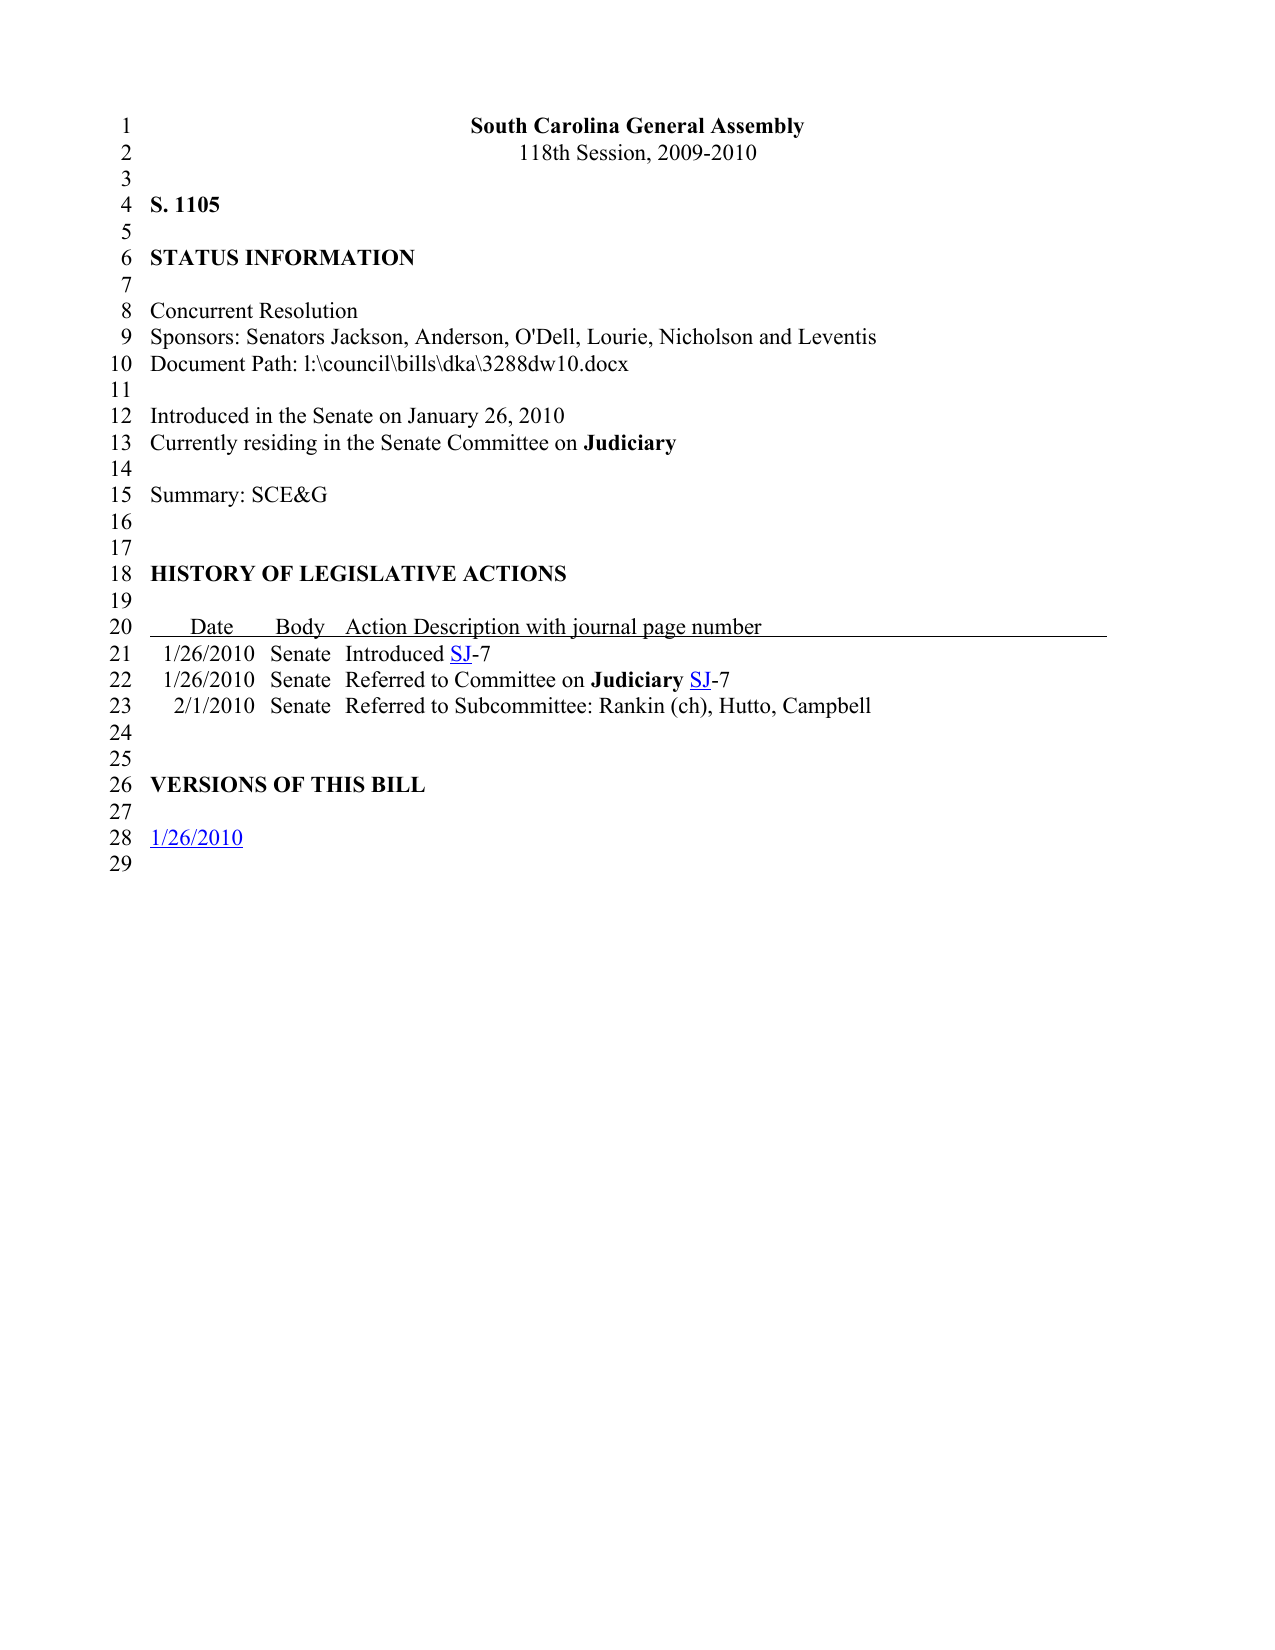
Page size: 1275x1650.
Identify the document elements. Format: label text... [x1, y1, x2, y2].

text Introduced in the Senate on January 26, 2010 [150, 402, 1125, 429]
text Sponsors: Senators Jackson, Anderson, O'Dell, Lourie, Nicholson and Leventis [150, 323, 1125, 350]
text Summary: SCE&G [150, 481, 1125, 508]
text 1/26/2010 [150, 824, 1125, 850]
text 2/1/2010 Senate Referred to Subcommittee: Rankin (ch), Hutto, Campbell [150, 692, 1125, 719]
text Document Path: l:\council\bills\dka\3288dw10.docx [150, 350, 1125, 376]
text HISTORY OF LEGISLATIVE ACTIONS [150, 561, 1125, 587]
text STATUS INFORMATION [150, 244, 1125, 271]
text 118th Session, 2009-2010 [150, 139, 1125, 165]
text Date Body Action Description with journal page number [150, 613, 1125, 639]
text 1/26/2010 Senate Introduced SJ-7 [150, 639, 1125, 666]
text South Carolina General Assembly [150, 112, 1125, 139]
text Concurrent Resolution [150, 297, 1125, 323]
text 1/26/2010 Senate Referred to Committee on Judiciary SJ-7 [150, 666, 1125, 692]
text S. 1105 [150, 192, 1125, 218]
text VERSIONS OF THIS BILL [150, 771, 1125, 798]
text Currently residing in the Senate Committee on Judiciary [150, 429, 1125, 455]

========

• _What you have to do_
Without the pictures, extract every entry verbatim.

• _Exercise answer_
Page size: 1275x1650.
Identify the document elements. Format: label text... [x1, y1, x2, y2].

text Introduced in the Senate on January 26, 2010 [150, 402, 1125, 429]
text Sponsors: Senators Jackson, Anderson, O'Dell, Lourie, Nicholson and Leventis [150, 323, 1125, 350]
text Summary: SCE&G [150, 481, 1125, 508]
text 1/26/2010 [150, 824, 1125, 850]
text 2/1/2010 Senate Referred to Subcommittee: Rankin (ch), Hutto, Campbell [150, 692, 1125, 719]
text Document Path: l:\council\bills\dka\3288dw10.docx [150, 350, 1125, 376]
text HISTORY OF LEGISLATIVE ACTIONS [150, 561, 1125, 587]
text STATUS INFORMATION [150, 244, 1125, 271]
text 118th Session, 2009-2010 [150, 139, 1125, 165]
text Date Body Action Description with journal page number [150, 613, 1125, 639]
text 1/26/2010 Senate Introduced SJ-7 [150, 639, 1125, 666]
text South Carolina General Assembly [150, 112, 1125, 139]
text Concurrent Resolution [150, 297, 1125, 323]
text 1/26/2010 Senate Referred to Committee on Judiciary SJ-7 [150, 666, 1125, 692]
text S. 1105 [150, 192, 1125, 218]
text VERSIONS OF THIS BILL [150, 771, 1125, 798]
text Currently residing in the Senate Committee on Judiciary [150, 429, 1125, 455]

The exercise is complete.